I would like to solve 1d heat equation with robin boundary condition on both sides. Here are the equations
$$u_{xx}=\frac{1}{\alpha} \cdot u_t$$ $$u_x(x=0)=\chi_a \cdot u(x=0)$$ $$u_x(x=d)=-\chi_i \cdot u(x=d)$$ $$u(t=0)=u_0$$
Here is how far I got.
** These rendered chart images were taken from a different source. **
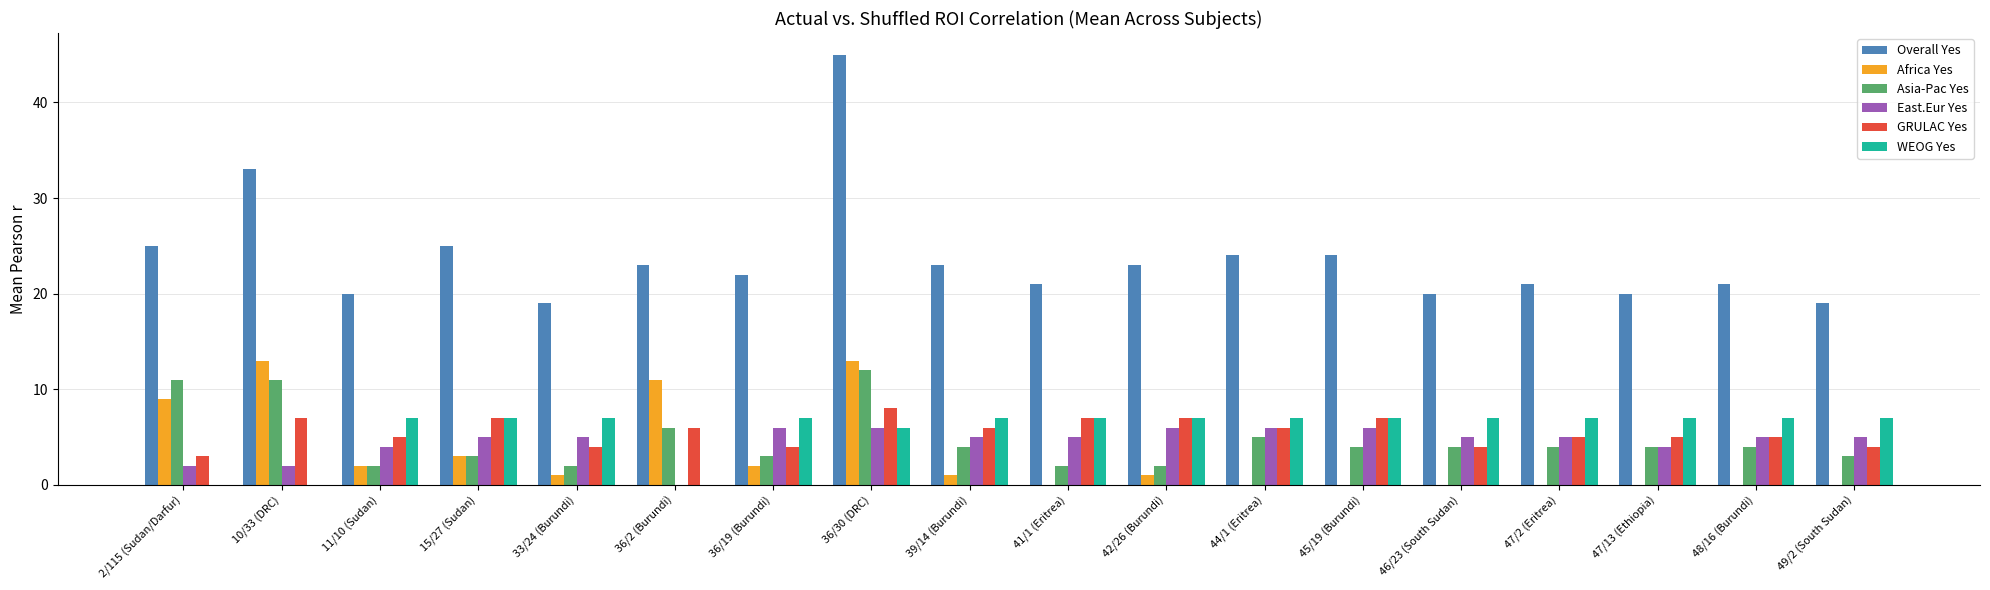

Read the Overall Yes value at 39/14 (Burundi), to the nearest 5.

25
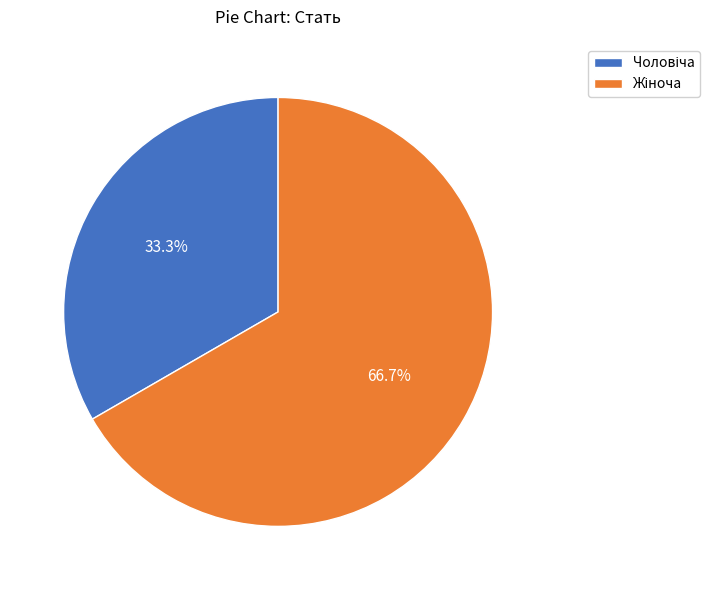

Is there a majority slice in this chart?

Yes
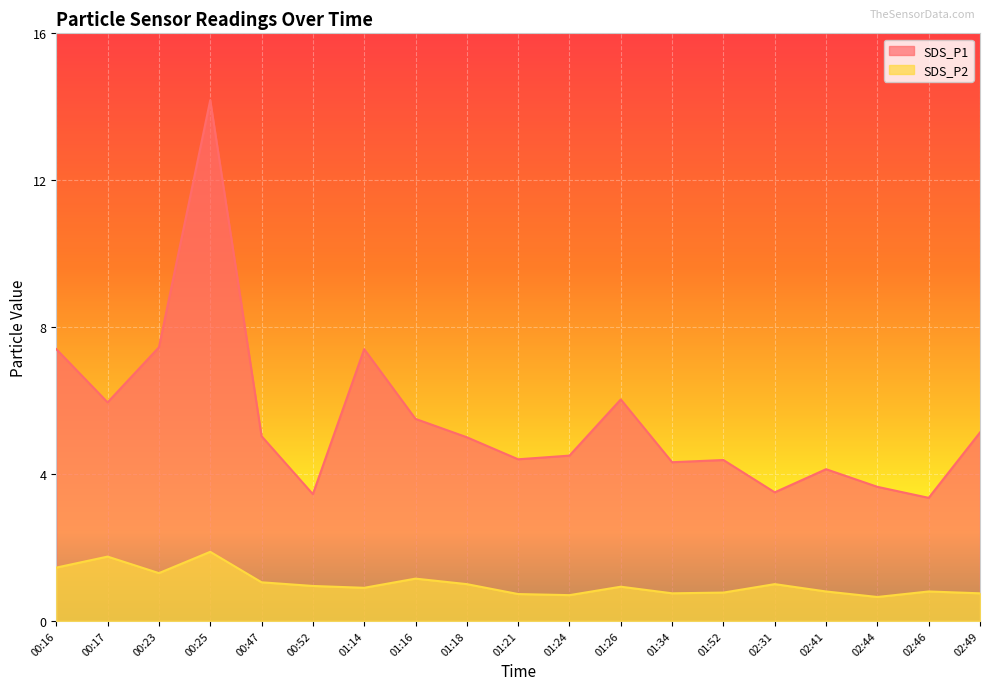

Which series changed the most between 00:17 and 01:21?

SDS_P1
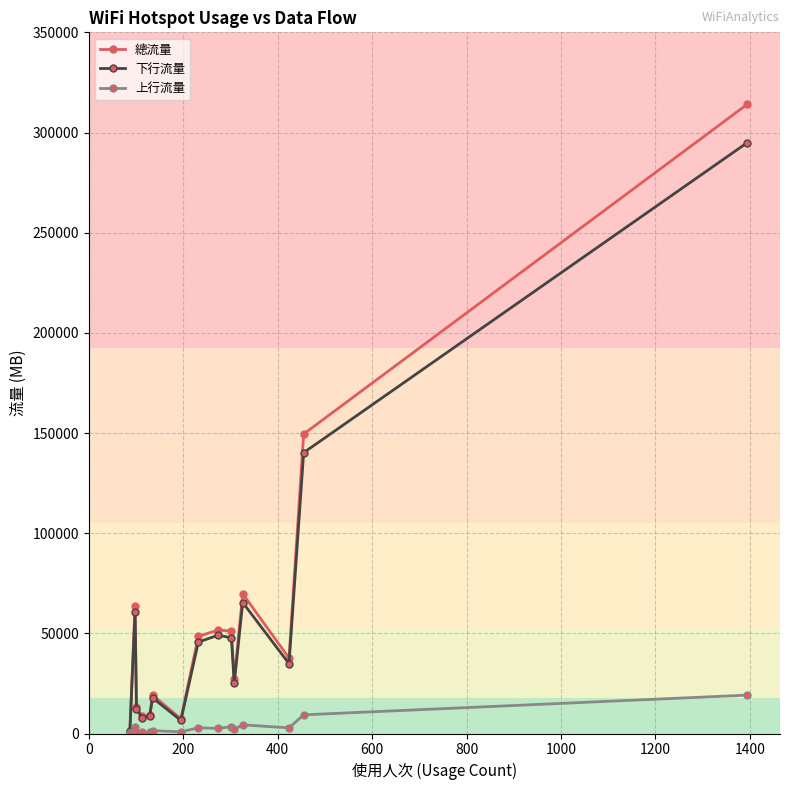

How many data points in 下行流量 are above 34848?

8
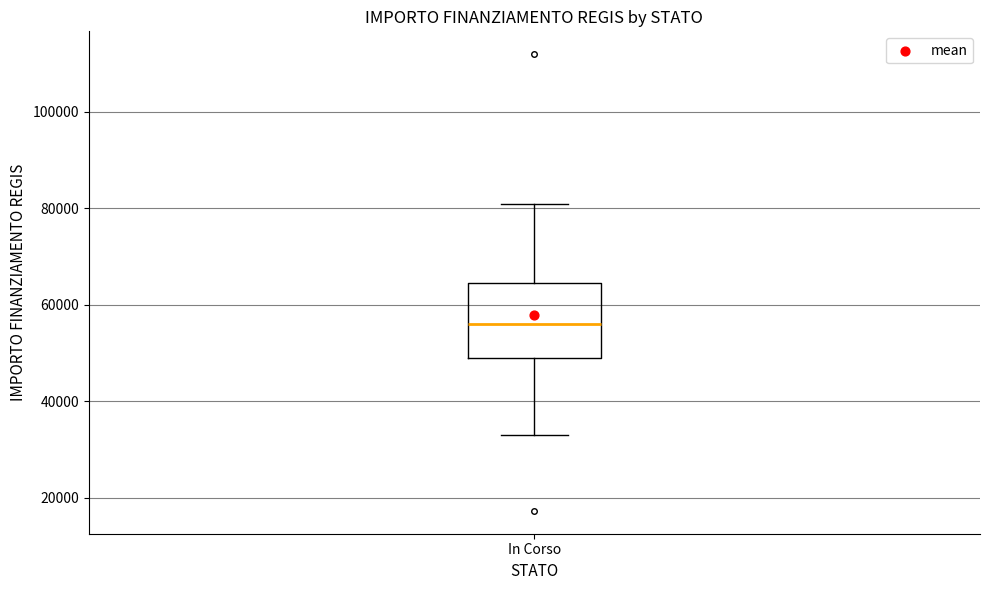

Where does the median line of the box for In Corso sit on the y-axis? The values are not printed on the chart, so give them approximately, as read against the axis.

56000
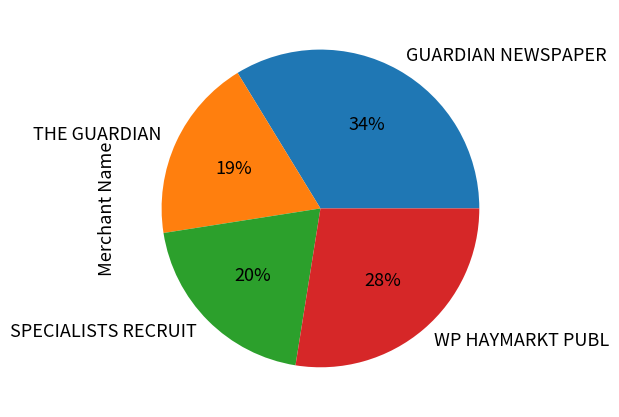

To the nearest percent, what portion does WP HAYMARKT PUBL represent?

28%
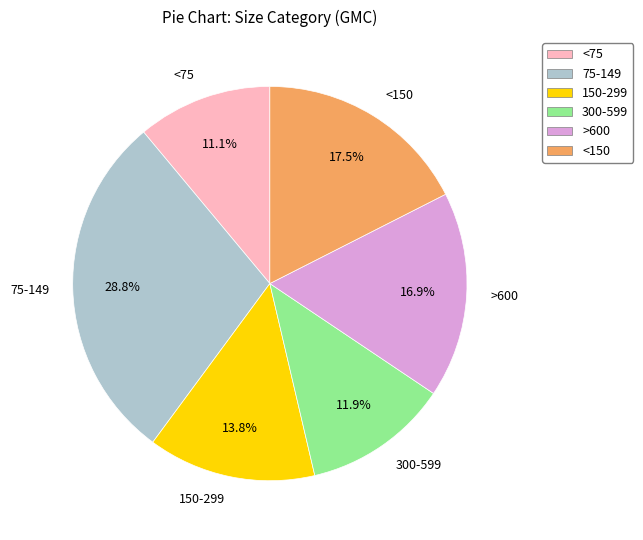

Do >600 and 75-149 together represent more than half of the pie?

No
First I separated $u$ into 2 functions $X$ and $T$. $$T=C_1 e^{-\alpha \lambda^2 t}$$ $$X=C_2\cos(\lambda x)+C_3 \sin(\lambda x)$$ Apply the boundary conditions into $X$, I got the relationship between $C_2$ and $C_3$ as well as the eigenvalue $\lambda$ $$C_2 \lambda =C_1 \chi_a$$ and $\lambda$ is the root of the equation $$\frac{\lambda (\chi_i+\chi_a)}{\lambda^2-\chi_i \chi_a}=\tan(\lambda d)$$ Thus, the solution becomes $$U(x,t)=\sum_{n=1}^\infty C_n \big(\lambda_n \cos(\lambda_n x)+\chi_a \sin(\lambda_n x) \big) e^{-\alpha \lambda^2 t}$$ The coefficient $C_n$ can be obtained using the orthogonality of the eigenfunction $$C_n=\frac{\int_0^d u_0 \big(\lambda_n \cos(\lambda_n x)+\chi_a \sin(\lambda_n x) \big) dx}{\int_0^d \big(\lambda_n \cos(\lambda_n x)+\chi_a \sin(\lambda_n x) \big)^2 dx} =\frac{4 u_0 (\chi_a (-\cos (d \lambda_n ))+\lambda_n \sin (d \lambda_n )+\chi_a )}{2 \lambda_n \left(d \left(\lambda_n ^2+\chi_a ^2\right)+\chi_a \right)+\left(\lambda_n ^2-\chi_a ^2\right) \sin (2 d \lambda_n )-2 \lambda_n \chi_a \cos (2 d \lambda_n )}$$
The solution seems good to me at first glance till I plot the initial value with some test constants. I set $\chi_i=7$, $\chi_a=11$, $d=0.3$, $u_0=1$ and took the first 100 terms in the series. Here is what I have:
This doesn't seem right since I expect the initial value to be a constant. Where did I do wrong? To my understanding, the $C_n$ is a generalized fourier series coefficient. An arbitrary function can be expanded with this series. Why does the expansion for $u_0=1$ seem to be wrong?